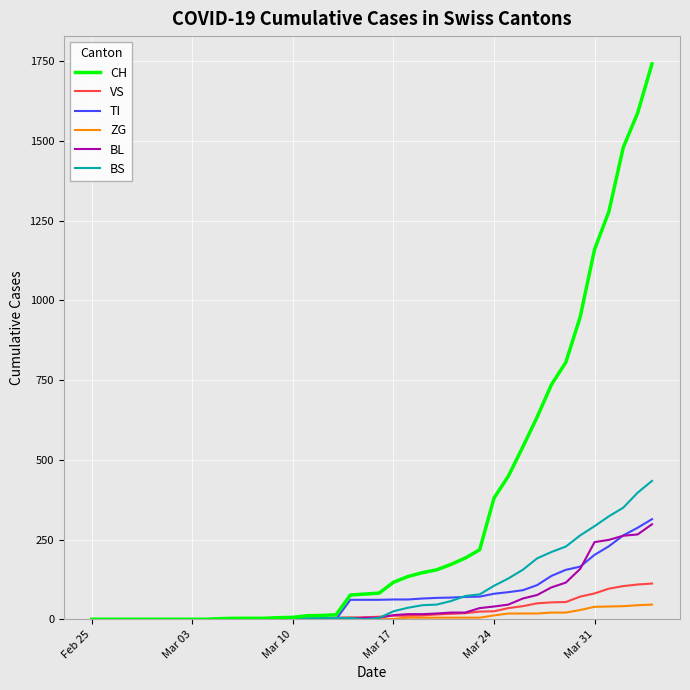

Which series has the largest total across all categories?

CH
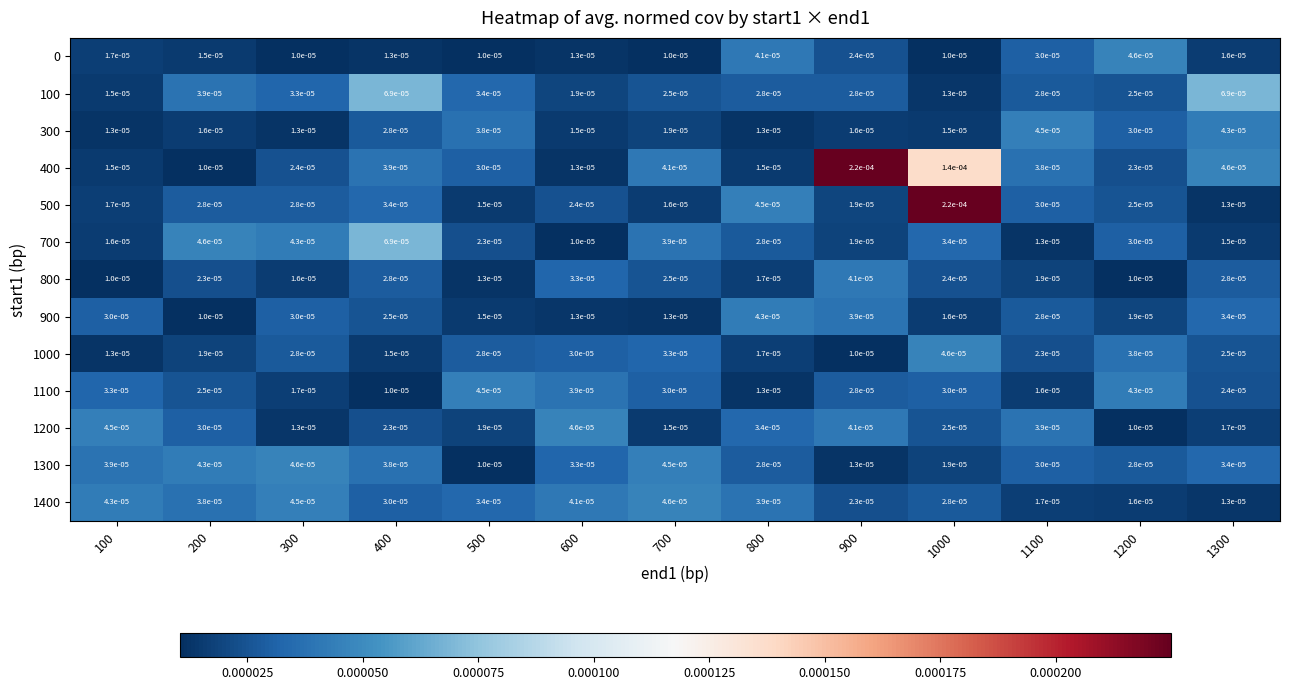

Count the number of categories in the chart.

13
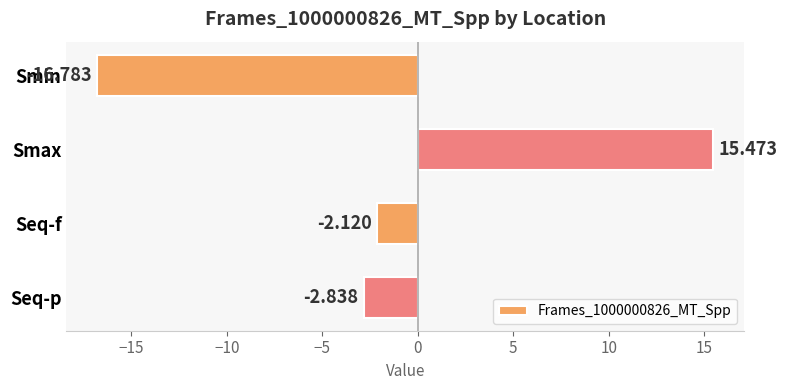

List the labels in order of value, smallest first.

Smin, Seq-p, Seq-f, Smax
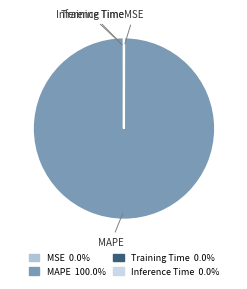

Is there a majority slice in this chart?

Yes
----------
§ **EXERCISE INSTRUCTIONS**
Format the text lines of the records above as a JSON list of strings, one string per line, with blank lines and the picture placeholders omitted.

§ **SOLVED PROBLEM**
[
  "Which series has the largest total across all categories?",
  "CH",
  "Count the number of categories in the chart.",
  "13",
  "List the labels in order of value, smallest first.",
  "Smin, Seq-p, Seq-f, Smax",
  "Is there a majority slice in this chart?",
  "Yes"
]